Provided text:

□ □ □ □

When things don’t go well, the stuff we struggle with

We do feel we have an amazing life and do some very interesting thing, but of course we are human and sometimes struggle.
I am trying very hard to bring a level of acceptance for the things that happened in the past and concentrate on being present and proactive in the now. The now is the moment I can change, I do have a choice when difficult moments arise, I don’t have to react in the same old way every time!

This is easy in theory, in practice my mental template (by this I mean all those feelings and behaviours that arise spontaneously, the way my subconscious reacts to events based on my childhood experiences) really really wants me to get upset and cross. The weight of all the things that have come before sometimes is heavy indeed, it takes a good amount of self-awareness and optimism for me to believe I can go against the template and react differently. Maybe one day I can change the template completely.

A recent example: Reuben yesterday became very stressed, he was tired and had to leave the house against his will (we were taking some friends back to the train station), he had a complete and utter meltdown. My reaction was to get upset too, and rather depressed at the fact I had not provided this child with a peaceful start in life, therefore feeling utterly responsible for his feelings. Ok, to a certain extent this might be true, but was getting upset and depressed the best way to help him? A wonderful friend of mine pointed out that I had made his upset my own, this is not very helpful to either of us.

□ □ □ □

Given entries:
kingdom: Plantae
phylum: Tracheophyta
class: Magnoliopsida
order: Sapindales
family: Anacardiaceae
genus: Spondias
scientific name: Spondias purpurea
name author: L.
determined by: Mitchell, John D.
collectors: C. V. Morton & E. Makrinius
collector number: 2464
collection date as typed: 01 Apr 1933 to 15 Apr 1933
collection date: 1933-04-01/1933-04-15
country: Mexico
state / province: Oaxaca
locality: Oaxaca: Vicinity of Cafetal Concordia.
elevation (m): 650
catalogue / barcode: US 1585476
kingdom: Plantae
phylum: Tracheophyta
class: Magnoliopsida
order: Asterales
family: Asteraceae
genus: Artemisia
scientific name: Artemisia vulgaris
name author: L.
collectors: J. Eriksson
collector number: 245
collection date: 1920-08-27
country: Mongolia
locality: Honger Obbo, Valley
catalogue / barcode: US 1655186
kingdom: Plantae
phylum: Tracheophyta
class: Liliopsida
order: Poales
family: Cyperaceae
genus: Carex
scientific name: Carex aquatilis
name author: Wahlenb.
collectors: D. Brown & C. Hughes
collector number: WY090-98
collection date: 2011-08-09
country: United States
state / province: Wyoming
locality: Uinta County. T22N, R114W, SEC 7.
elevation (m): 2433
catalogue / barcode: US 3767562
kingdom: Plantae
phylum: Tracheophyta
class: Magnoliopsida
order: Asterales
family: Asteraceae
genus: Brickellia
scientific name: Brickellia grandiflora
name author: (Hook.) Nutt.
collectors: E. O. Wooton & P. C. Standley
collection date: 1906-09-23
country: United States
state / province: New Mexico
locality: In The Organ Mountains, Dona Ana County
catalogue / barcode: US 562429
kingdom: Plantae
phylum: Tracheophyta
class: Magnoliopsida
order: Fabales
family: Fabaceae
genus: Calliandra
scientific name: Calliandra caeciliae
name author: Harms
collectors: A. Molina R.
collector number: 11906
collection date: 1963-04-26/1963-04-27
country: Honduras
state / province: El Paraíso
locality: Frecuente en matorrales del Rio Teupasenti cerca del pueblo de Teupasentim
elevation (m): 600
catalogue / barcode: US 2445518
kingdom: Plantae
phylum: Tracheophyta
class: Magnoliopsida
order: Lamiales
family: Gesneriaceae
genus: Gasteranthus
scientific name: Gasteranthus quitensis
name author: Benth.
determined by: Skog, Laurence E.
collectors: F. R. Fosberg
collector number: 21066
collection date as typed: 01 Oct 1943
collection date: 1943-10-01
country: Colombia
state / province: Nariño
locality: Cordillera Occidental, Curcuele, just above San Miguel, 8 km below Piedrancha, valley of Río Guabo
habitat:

□ □ □ □

Exercise requirements:
[1] From the blog post, list each reaction the writer reports having in response to Reuben's meltdown.
[2] Reproduce the passage of the blog post between "When things don’t" and "and sometimes struggle.", inclusive.

Task-by-task results:
[1]
- Getting upset
- Feeling rather depressed at not having provided Reuben with a peaceful start in life
- Feeling utterly responsible for his feelings

[2]
When things don’t go well, the stuff we struggle with

We do feel we have an amazing life and do some very interesting thing, but of course we are human and sometimes struggle.